- Provided data -
________________________________________
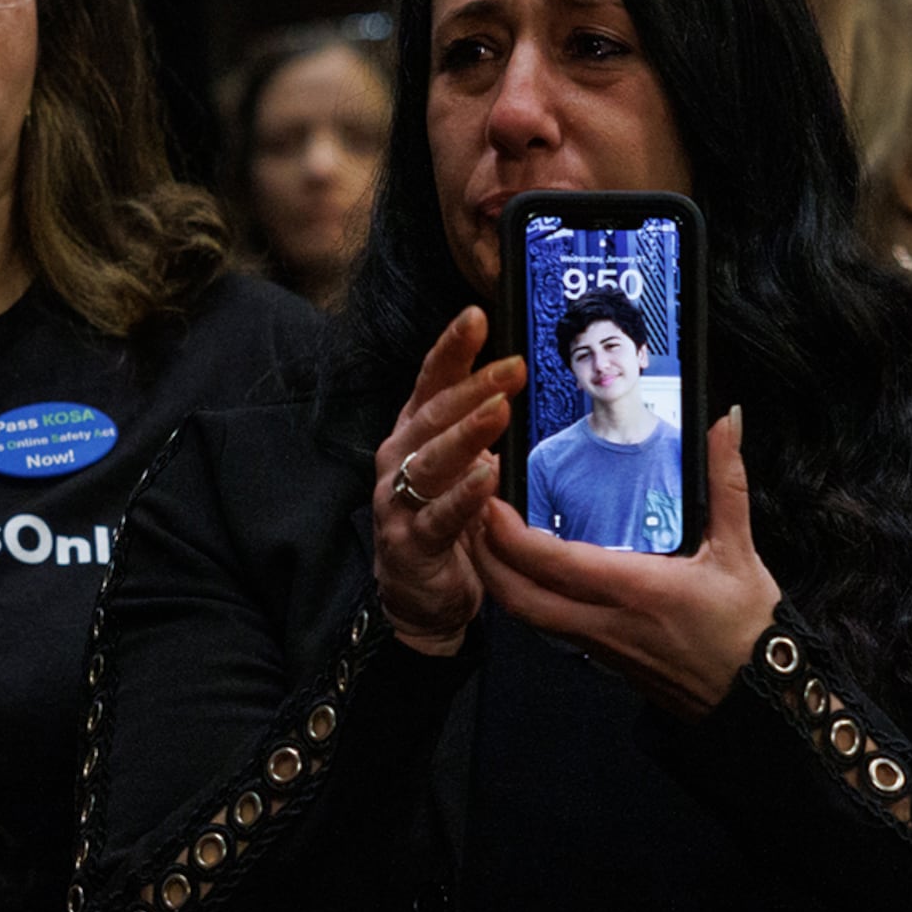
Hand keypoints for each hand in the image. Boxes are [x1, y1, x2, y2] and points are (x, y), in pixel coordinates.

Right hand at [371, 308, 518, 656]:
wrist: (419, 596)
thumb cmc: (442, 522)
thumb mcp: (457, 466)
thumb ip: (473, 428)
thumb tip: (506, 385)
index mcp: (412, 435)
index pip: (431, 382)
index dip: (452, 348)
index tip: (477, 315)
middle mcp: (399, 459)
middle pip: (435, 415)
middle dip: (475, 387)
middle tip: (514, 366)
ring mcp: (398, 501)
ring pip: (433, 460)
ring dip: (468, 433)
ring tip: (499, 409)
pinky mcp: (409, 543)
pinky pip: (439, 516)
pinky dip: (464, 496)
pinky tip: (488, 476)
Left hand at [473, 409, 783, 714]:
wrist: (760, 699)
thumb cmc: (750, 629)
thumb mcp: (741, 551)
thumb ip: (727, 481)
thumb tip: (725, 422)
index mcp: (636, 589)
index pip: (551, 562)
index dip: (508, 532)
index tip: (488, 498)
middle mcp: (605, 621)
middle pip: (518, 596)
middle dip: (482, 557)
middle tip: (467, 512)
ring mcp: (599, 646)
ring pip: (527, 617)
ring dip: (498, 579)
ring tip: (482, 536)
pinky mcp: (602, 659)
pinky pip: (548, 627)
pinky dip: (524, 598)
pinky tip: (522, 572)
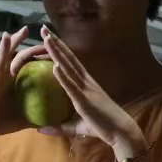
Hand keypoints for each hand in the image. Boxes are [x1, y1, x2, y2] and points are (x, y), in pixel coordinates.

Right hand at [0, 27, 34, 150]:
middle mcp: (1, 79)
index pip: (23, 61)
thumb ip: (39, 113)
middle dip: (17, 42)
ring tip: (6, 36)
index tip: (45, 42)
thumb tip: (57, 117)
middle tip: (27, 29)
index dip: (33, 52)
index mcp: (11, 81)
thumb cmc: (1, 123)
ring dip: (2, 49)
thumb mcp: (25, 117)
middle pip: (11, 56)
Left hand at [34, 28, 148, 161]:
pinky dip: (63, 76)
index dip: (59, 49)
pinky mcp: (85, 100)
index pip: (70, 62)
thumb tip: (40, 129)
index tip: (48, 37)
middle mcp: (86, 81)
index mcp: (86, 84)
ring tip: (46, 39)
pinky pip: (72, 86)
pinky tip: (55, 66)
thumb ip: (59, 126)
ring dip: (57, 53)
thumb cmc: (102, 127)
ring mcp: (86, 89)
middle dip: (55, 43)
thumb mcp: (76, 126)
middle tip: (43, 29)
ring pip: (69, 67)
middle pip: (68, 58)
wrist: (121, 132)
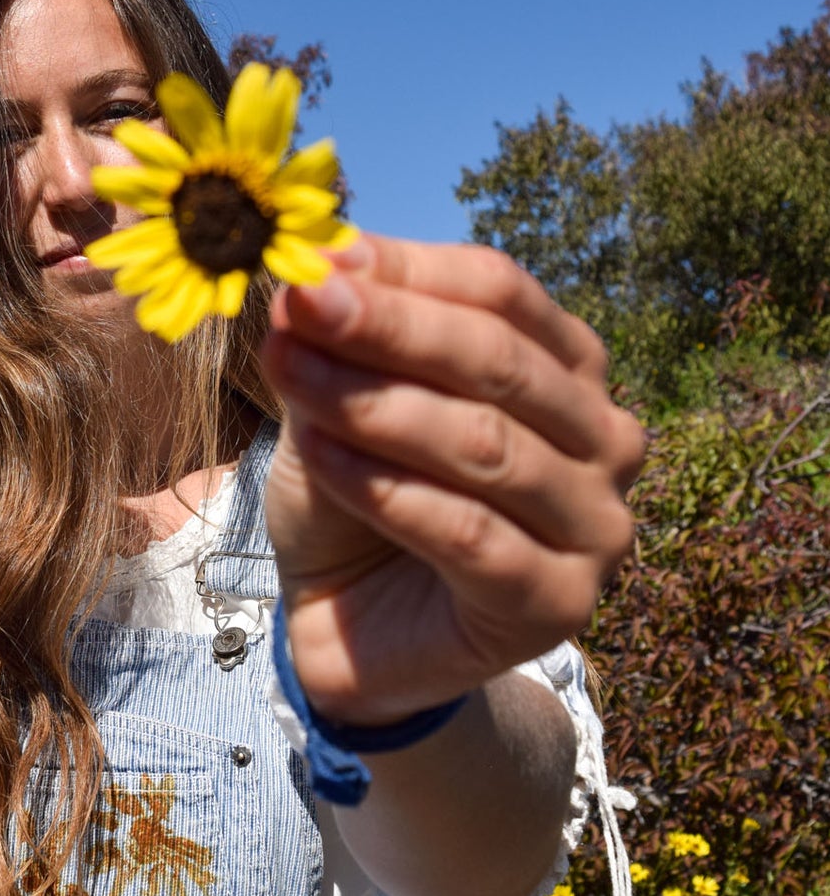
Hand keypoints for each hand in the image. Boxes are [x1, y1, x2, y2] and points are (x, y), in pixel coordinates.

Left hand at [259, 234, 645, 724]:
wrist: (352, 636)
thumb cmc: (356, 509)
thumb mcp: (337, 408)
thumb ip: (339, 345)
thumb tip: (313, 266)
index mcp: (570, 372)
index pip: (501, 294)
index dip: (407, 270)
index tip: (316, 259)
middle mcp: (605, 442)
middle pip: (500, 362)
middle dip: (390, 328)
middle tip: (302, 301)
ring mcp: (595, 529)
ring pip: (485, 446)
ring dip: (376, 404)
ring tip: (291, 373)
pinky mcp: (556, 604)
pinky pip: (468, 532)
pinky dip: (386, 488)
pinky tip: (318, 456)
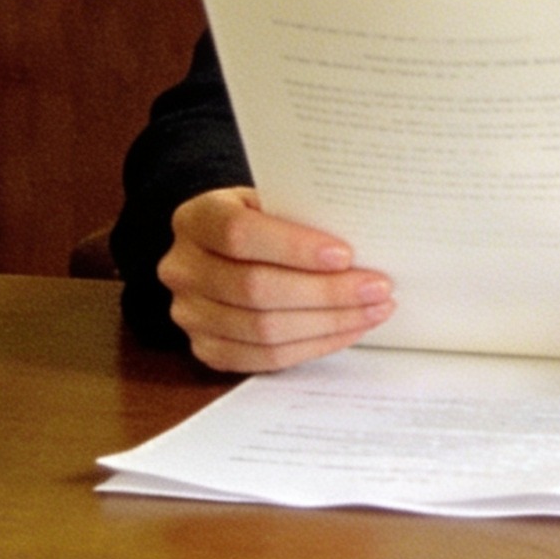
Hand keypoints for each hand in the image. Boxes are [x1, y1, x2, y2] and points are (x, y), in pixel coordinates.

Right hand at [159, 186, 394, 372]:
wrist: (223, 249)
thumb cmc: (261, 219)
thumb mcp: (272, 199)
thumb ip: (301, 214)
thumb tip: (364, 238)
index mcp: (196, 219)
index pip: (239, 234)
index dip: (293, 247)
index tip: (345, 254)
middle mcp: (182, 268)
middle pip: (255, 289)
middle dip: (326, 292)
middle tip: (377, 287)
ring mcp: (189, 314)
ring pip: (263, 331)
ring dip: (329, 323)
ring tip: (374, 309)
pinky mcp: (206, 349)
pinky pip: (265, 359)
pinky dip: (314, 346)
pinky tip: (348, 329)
________________________________________
- What the task requires -
The records above should be reproduced exactly, with no pictures included.

- Output -
Hand keypoints for each hand in the image. Boxes are [x1, y1, x2, y2] and points are (x, y), in pixel coordinates.

Right hand at [371, 308, 518, 656]:
wrist: (419, 596)
thumb cmc: (442, 522)
thumb mcp: (457, 466)
thumb ip: (473, 428)
thumb tip: (506, 385)
index mcp: (412, 435)
index pip: (431, 382)
index dip: (452, 348)
index tip: (477, 315)
middle mcp: (399, 459)
middle pip: (435, 415)
middle dip: (475, 387)
middle tip: (514, 366)
ring mcp: (398, 501)
ring pip: (433, 460)
ring dip: (468, 433)
ring tip: (499, 409)
pinky mcp: (409, 543)
pinky pip: (439, 516)
pinky dip: (464, 496)
pinky tip: (488, 476)
Left hand at [473, 409, 783, 714]:
wrist: (760, 699)
thumb cmc: (750, 629)
thumb mcp: (741, 551)
thumb ip: (727, 481)
thumb tip: (725, 422)
index mcp: (636, 589)
index pip: (551, 562)
index dip: (508, 532)
index tip: (488, 498)
middle mcp: (605, 621)
middle pip: (518, 596)
middle dip: (482, 557)
middle tip: (467, 512)
ring mcp: (599, 646)
ring pip: (527, 617)
ring dip: (498, 579)
ring tip: (482, 536)
pinky mcp: (602, 659)
pinky pip: (548, 627)
pinky dip: (524, 598)
pinky tip: (522, 572)
Hand keypoints for each hand in the image. Boxes are [x1, y1, x2, y2] and points are (x, y), in pixel coordinates.

Right hand at [0, 27, 34, 150]:
middle mcp: (1, 79)
index pip: (23, 61)
thumb ip: (39, 113)
middle dip: (17, 42)
ring tip: (6, 36)
index tip: (45, 42)
thumb tip: (57, 117)
middle tip: (27, 29)
index dip: (33, 52)
index mcp: (11, 81)
thumb cmc: (1, 123)
ring dip: (2, 49)
thumb mcp: (25, 117)
middle pip: (11, 56)
Left hand at [34, 28, 148, 161]:
pinky dip: (63, 76)
index dip: (59, 49)
pinky mcp: (85, 100)
index pip: (70, 62)
thumb tip: (40, 129)
index tip: (48, 37)
middle mcp: (86, 81)
index mcp: (86, 84)
ring tip: (46, 39)
pinky pip: (72, 86)
pinky tip: (55, 66)
thumb ip: (59, 126)
ring dip: (57, 53)
thumb cmc: (102, 127)
ring mcp: (86, 89)
middle dip: (55, 43)
thumb mcp: (76, 126)
middle tip: (43, 29)
ring pip: (69, 67)
middle pip: (68, 58)
wrist: (121, 132)
Hand keypoints for each hand in the image. Boxes are [x1, y1, x2, y2] and points are (x, y), in pixel coordinates.

Left hand at [259, 234, 645, 724]:
wrist: (352, 636)
thumb cmc: (356, 509)
thumb mcp: (337, 408)
thumb ip: (339, 345)
thumb tip: (313, 266)
index mcp: (570, 372)
index pip: (501, 294)
index dip: (407, 270)
index tip: (316, 259)
middle mcp: (605, 442)
middle pip: (500, 362)
middle dip: (390, 328)
middle tip: (302, 301)
ring mcp: (595, 529)
ring pip: (485, 446)
ring dip: (376, 404)
ring tip: (291, 373)
pinky mcp: (556, 604)
pinky pip: (468, 532)
pinky dip: (386, 488)
pinky tip: (318, 456)
Hand keypoints for each hand in the image. Boxes are [x1, y1, x2, y2] and points are (x, y), in pixel coordinates.

Right hand at [159, 186, 394, 372]:
wrist: (223, 249)
thumb cmc: (261, 219)
thumb mcp: (272, 199)
thumb ip: (301, 214)
thumb tip: (364, 238)
index mcp: (196, 219)
index pip: (239, 234)
index dip: (293, 247)
index tip: (345, 254)
middle mcp: (182, 268)
middle pip: (255, 289)
middle dip: (326, 292)
middle tip: (377, 287)
ring mcp: (189, 314)
ring pip: (263, 331)
ring dip: (329, 323)
ring tip: (374, 309)
pinky mcp: (206, 349)
pinky pip: (265, 359)
pinky dip: (314, 346)
pinky tip: (348, 329)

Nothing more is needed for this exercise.